His now-ex-wife moved into a flat of her own around March 2022 and Mr Graham tried to save the mortgage until the sale of the house became inevitable.
He lived alone in the house for three months in a state of ‘second-degree homelessness’ before moving into his parent’s playroom.
‘My mental health was absolutely in tatters and it got pretty serious,’ he said.
‘Luckily my parents were able to help me with a spare room. I know that there are many people who do not have this and I am extremely grateful for that.
“I know people who have lost rent and just been pushed onto the streets and that’s it – you can try to queue for social housing for 10 years or you can couch surf, but it’s really rough.”
People in similar situations as Mr. Graham faced in 2022 are what he calls the ‘invisible people’, and they often suffer alone.
The Covid-19 pandemic saw Mr.
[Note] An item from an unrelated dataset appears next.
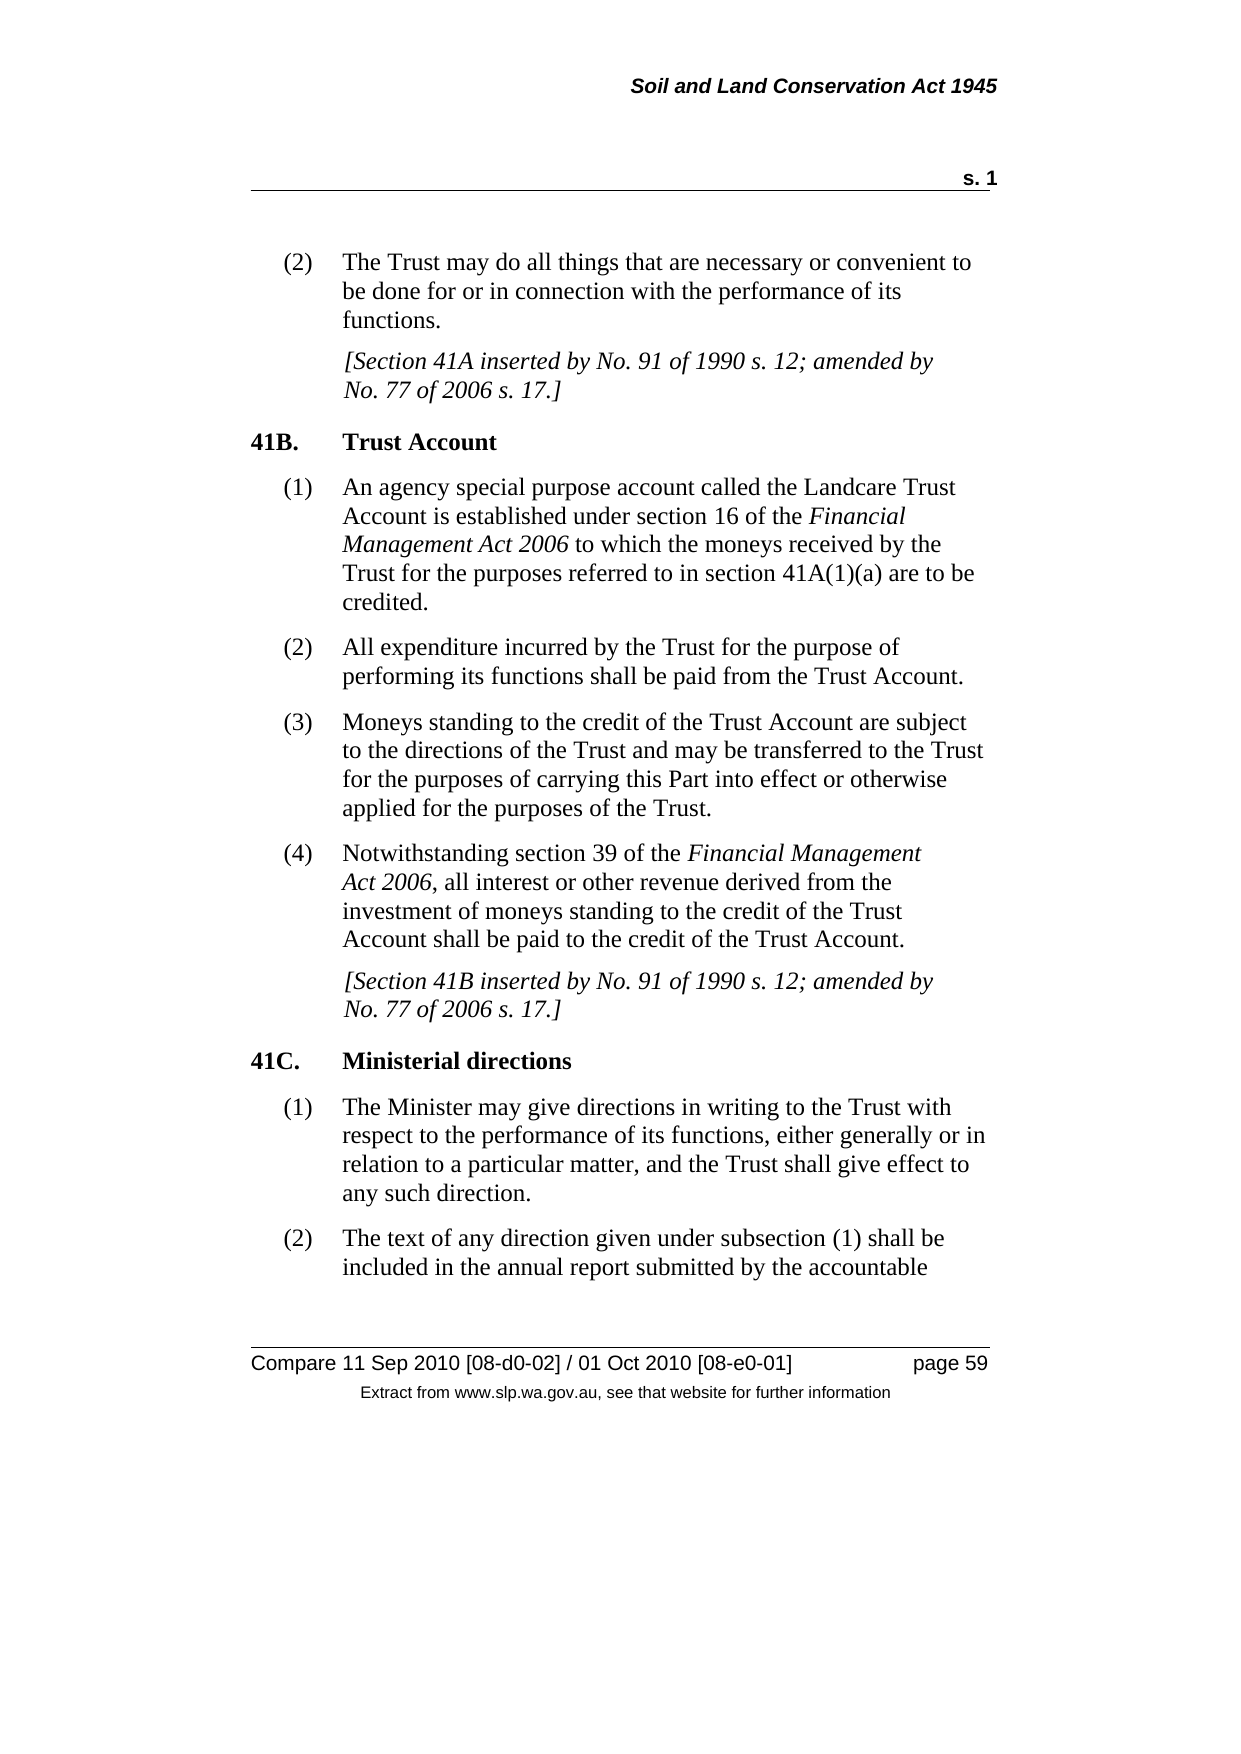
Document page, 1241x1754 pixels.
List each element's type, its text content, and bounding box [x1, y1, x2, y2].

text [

Graham goes through a divorce and moves back in with his parents
While he lived with his parents for three months, Mr. Graham said that he continued to deteriorate until he found his new partner, who he is still with today.
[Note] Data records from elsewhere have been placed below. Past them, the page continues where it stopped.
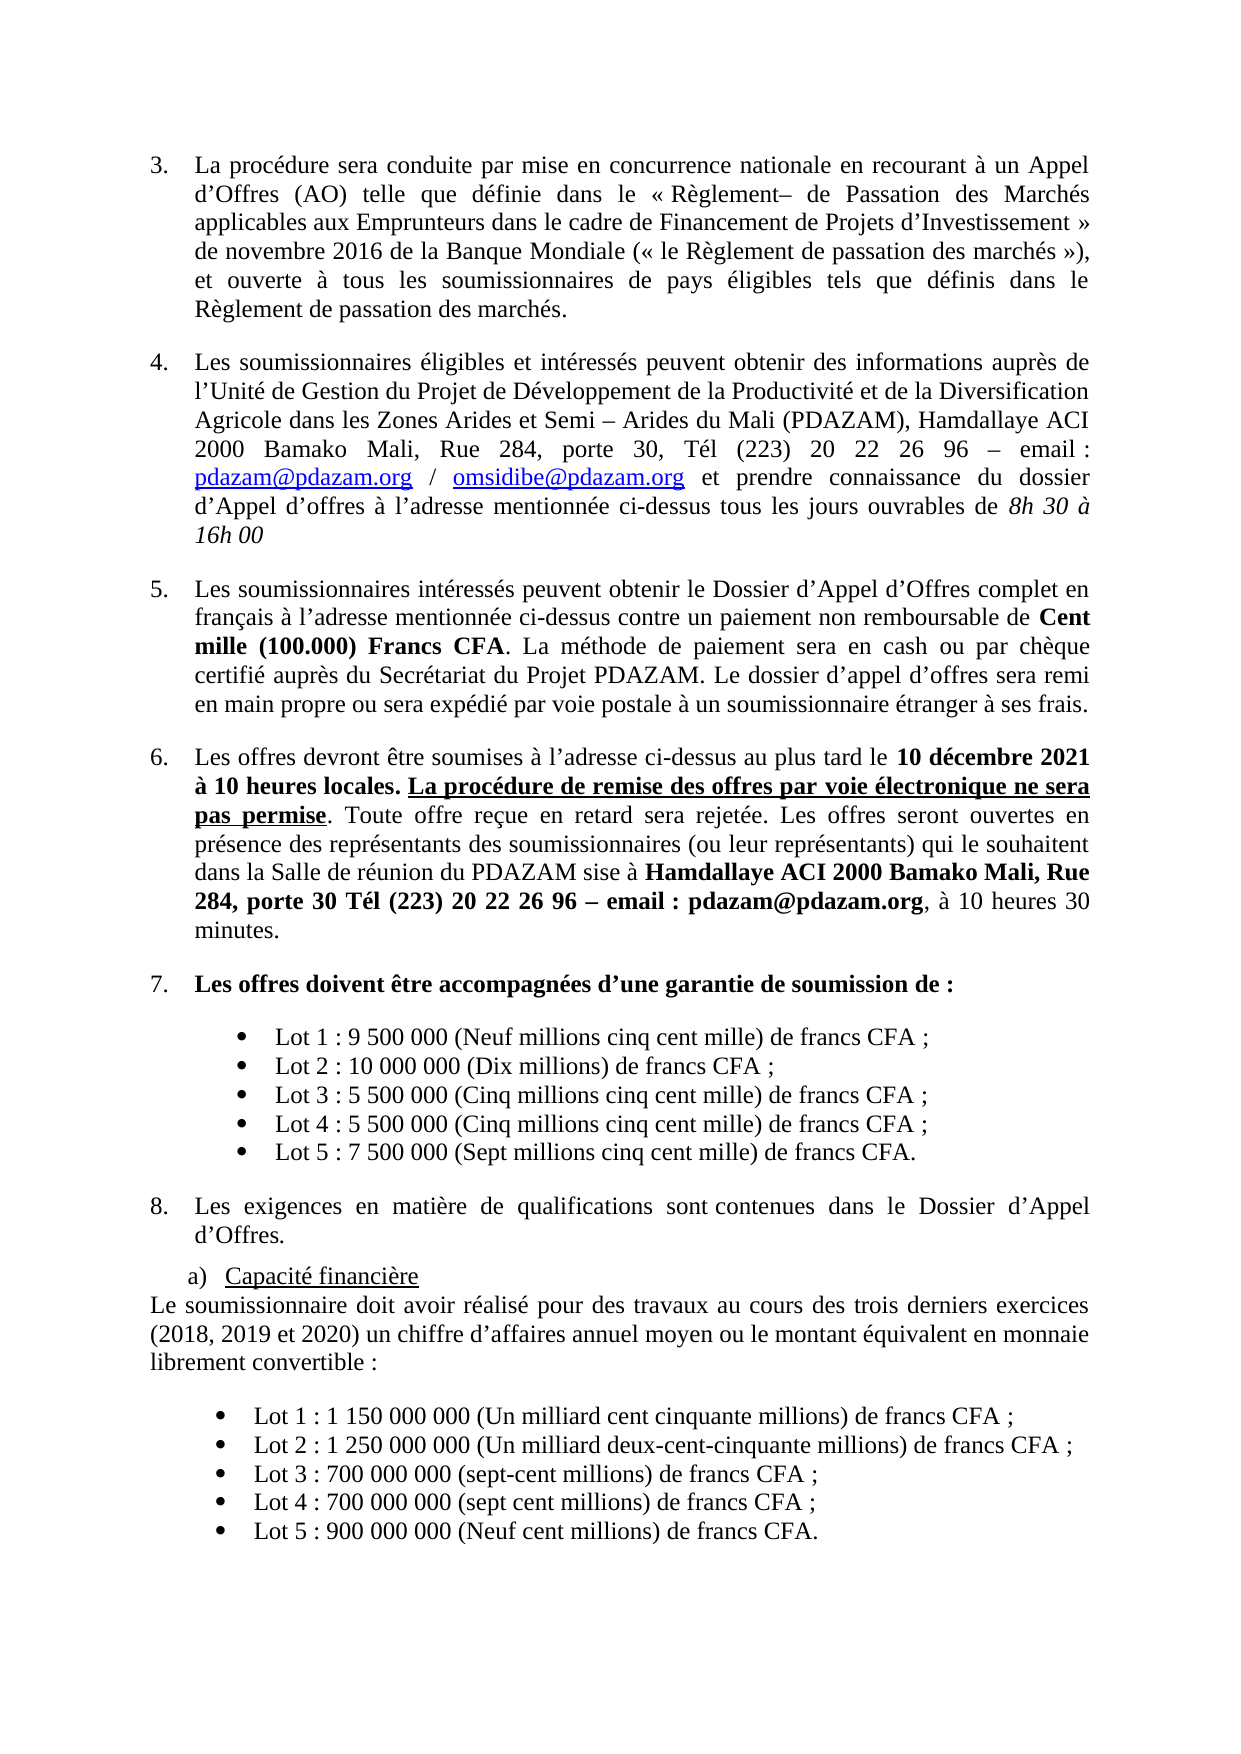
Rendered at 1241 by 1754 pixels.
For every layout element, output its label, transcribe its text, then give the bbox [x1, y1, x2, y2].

list Lot 3 : 700 000 000 (sept-cent millions) de francs CFA ; [216, 1459, 1090, 1487]
list Lot 1 : 9 500 000 (Neuf millions cinq cent mille) de francs CFA ; [237, 1022, 1090, 1051]
list Lot 2 : 10 000 000 (Dix millions) de francs CFA ; [237, 1051, 1090, 1080]
list Lot 2 : 1 250 000 000 (Un milliard deux-cent-cinquante millions) de francs CFA ; [216, 1430, 1090, 1459]
list Lot 4 : 5 500 000 (Cinq millions cinq cent mille) de francs CFA ; [237, 1109, 1090, 1137]
list Les soumissionnaires éligibles et intéressés peuvent obtenir des informations auprès de l’Unité de Gestion du Projet de Développement de la Productivité et de la Diversification Agricole dans les Zones Arides et Semi – Arides du Mali (PDAZAM), Hamdallaye ACI 2000 Bamako Mali, Rue 284, porte 30, Tél (223) 20 22 26 96 – email : pdazam@pdazam.org / omsidibe@pdazam.org et prendre connaissance du dossier d’Appel d’offres à l’adresse mentionnée ci-dessus tous les jours ouvrables de 8h 30 à 16h 00 [150, 347, 1090, 549]
list Lot 1 : 1 150 000 000 (Un milliard cent cinquante millions) de francs CFA ; [216, 1401, 1090, 1430]
list Lot 3 : 5 500 000 (Cinq millions cinq cent mille) de francs CFA ; [237, 1080, 1090, 1109]
list Lot 5 : 900 000 000 (Neuf cent millions) de francs CFA. [216, 1516, 1090, 1545]
list La procédure sera conduite par mise en concurrence nationale en recourant à un Appel d’Offres (AO) telle que définie dans le « Règlement– de Passation des Marchés applicables aux Emprunteurs dans le cadre de Financement de Projets d’Investissement » de novembre 2016 de la Banque Mondiale (« le Règlement de passation des marchés »), et ouverte à tous les soumissionnaires de pays éligibles tels que définis dans le Règlement de passation des marchés. [150, 150, 1090, 322]
list Lot 4 : 700 000 000 (sept cent millions) de francs CFA ; [216, 1487, 1090, 1516]
text Le soumissionnaire doit avoir réalisé pour des travaux au cours des trois derniers exercices (2018, 2019 et 2020) un chiffre d’affaires annuel moyen ou le montant équivalent en monnaie librement convertible : [150, 1290, 1090, 1376]
list Les offres doivent être accompagnées d’une garantie de soumission de : [150, 969, 1090, 997]
list Les offres devront être soumises à l’adresse ci-dessus au plus tard le 10 décembre 2021 à 10 heures locales. La procédure de remise des offres par voie électronique ne sera pas permise. Toute offre reçue en retard sera rejetée. Les offres seront ouvertes en présence des représentants des soumissionnaires (ou leur représentants) qui le souhaitent dans la Salle de réunion du PDAZAM sise à Hamdallaye ACI 2000 Bamako Mali, Rue 284, porte 30 Tél (223) 20 22 26 96 – email : pdazam@pdazam.org, à 10 heures 30 minutes. [150, 742, 1090, 944]
list Lot 5 : 7 500 000 (Sept millions cinq cent mille) de francs CFA. [237, 1137, 1090, 1166]
list Capacité financière [187, 1261, 1090, 1290]
list Les soumissionnaires intéressés peuvent obtenir le Dossier d’Appel d’Offres complet en français à l’adresse mentionnée ci-dessus contre un paiement non remboursable de Cent mille (100.000) Francs CFA. La méthode de paiement sera en cash ou par chèque certifié auprès du Secrétariat du Projet PDAZAM. Le dossier d’appel d’offres sera remi en main propre ou sera expédié par voie postale à un soumissionnaire étranger à ses frais. [150, 574, 1090, 717]
list Les exigences en matière de qualifications sont contenues dans le Dossier d’Appel d’Offres. [150, 1191, 1090, 1249]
Together they found themselves a new place in St Lucia and made it their home before Mr Graham’s misfortune continued.
“The landlord ended up kicking us out because one of their friends got pregnant,” he said.
“We were informed at the beginning of December and then we fretted over Christmas and thought, “what are we going to do?”.
As rental prices continued to rise across Sydney, Mr. Graham ventured back to Penrith where he regularly conducted inspections with 50 other applicants.
None of the homes he or his partner inspected offered long-term leases, adding to their stress levels after already being kicked out of one place.
“I feel like a lot of agencies go for short-term rentals and then advertise again at a higher price,” he noted.
Eventually, the two found a small-time local real estate agency that had fewer applicants and they were able to find a home that was a downgrade from their first home, but still cost about the same price due to rent increases.
Mr Graham is now with a new partner and in a new home, but has a bittersweet outlook on the future, lamenting that: ‘At the moment I think the Australian dream is dead’
Now happily settled in his new home, Mr Graham remains optimistic for the future but still has a sense of bitterness about the struggles he has gone through.
‘It’s definitely a sense of betrayal to some degree, I was told as a kid to go to university, get a degree, get a good job, make a lot of money and that would be fine.
‘And then everything collapsed, even though I did everything right.
“Right now I think the Australian dream is dead.
“The Australian dream in the 1980s was very different to how it is in the new roaring 2020s, which feels a lot like the other roaring ’20s where we have something akin to the Great Depression.
‘There is a whole lot of uncertainty floating around. I think it’s a scary time to be in Australia.
‘I am going to reassess the situation from time to time and see if it is plausible to get back into the property market. But for now, for the foreseeable future, I’m going to be a renter for a very long time.
“I would have to find three jobs to supplement an income big enough to get back on that (property) ladder.”
But while Mr. As Graham continues to rebuild his tattered credit score, he said he will remain optimistic because without it, there will be nothing left.
‘I try to stay optimistic every day. But personally I don’t think I will be able to get back on the property ladder for at least 10 years.’